The emerald ash borer is terrorizing Wisconsin’s Devil’s Lake State Park, as it is killing every ash tree on the premises.
The small critter is a vicious tree parasite that causes extensive damage to any ash tree population it encounters. The adult ash bores feed on its leaves and then lay their eggs on the tree bark, in any small hole or crevasse that they find. Then, a small larva emerges from the egg and makes its way in the space between the tree bark and the wood of the ash tree and begins to feed from the tree’s nutrient sources. As it feeds on, it leaves a spiral trace on the wood, that damages the tree’s nutrient vessels, leaving it severely malnourished.
This happens because there usually are quite a lot of larvae that are living inside one tree, and the overall effect is that the tree does not have enough nutrients to sustain itself and begins to waste away. In a few years’ time, the tree dies and the small insects simply move on to another tree to terrorize.
The emerald ash borer is quite small in size and therefore it is extremely easy to miss. Furthermore, since the larvae hide out between the tree bark and the wood, transporting wood from a contaminated area to a naive one eventually leads to extensive contamination. This is why approximately half of Wisconsin has already been contaminated, and given the rate of the ash borer’s spreading success, it will most likely reach the entire state by the end of the decade.
And Wisconsin is not the only American state that is fighting off the wrath of the small insect. At the moment, there are 25 states that have been included in a quarantine area, aimed to decrease its spread rate. However, the ash borer seems to be extremely efficient in outsmarting the officials, because it is still spreading at an alarming rate nationwide. And the damage it leaves behind is enormous.
For instance, Devil’s Lake State Park officials were obligated to cut down trees that were 237 years old, so as to limit the spread of the parasite. It is of the utmost importance that drastic measure are applied, because the parasite can kill the entire amount of ash trees if allowed to spread at will. So far, the authorities had to cut down thousands of ash trees from various state parks, in order to save at least some of them.
“There were locations where we kind of lost the battle before we knew it was raging,” pointed out Kimberly Currie, deputy state parks director.

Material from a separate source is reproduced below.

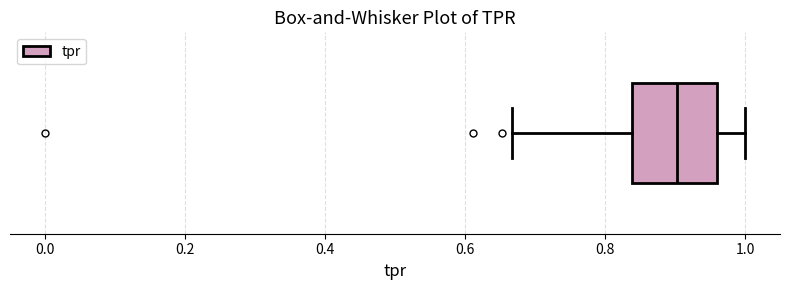

Read this box plot against the x-axis: the position of the median line, the range covered by the box, and the ends of both whiskers. The values are not printed on the chart, so give them approximately, as read against the axis.

median 0.90, box 0.84 to 0.96, whiskers 0.66 to 1.00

The emerald ash borer was first identified on US grounds in 2002 and the authorities believe that it has reached America through a wood transport from Asia, where the parasite has been living for millions of years. Moreover, the Asian ash trees have developed natural defense mechanisms to keep the parasite at bay, but the process is believed to have taken millions of years. The American ash trees on the other hand, are completely defenseless and this is the main reason why parasite is so successful.
At the moment, the US authorities are employing all the methods available, that range from highly potent pesticides, to specialized traps and to biological methods, such as wasps that could eliminate the small insects. But so far, the emerald ash borer seems to be able to survive each and every one of them and is essentially going rampant all throughout the US.
It is crucial that awareness campaigns are developed, so that people can recognize the vicious parasite and the the damage it is capable of causing, because one of the most important means of transmission that allow the parasite to spread is through small firewood transports that are made by people who are unaware of the immense damage they are causing.
It remains to be seen what measures the authorities will see fit to employ further, so that this vicious tree killer can be stopped before it eats away any more of America’s ash trees.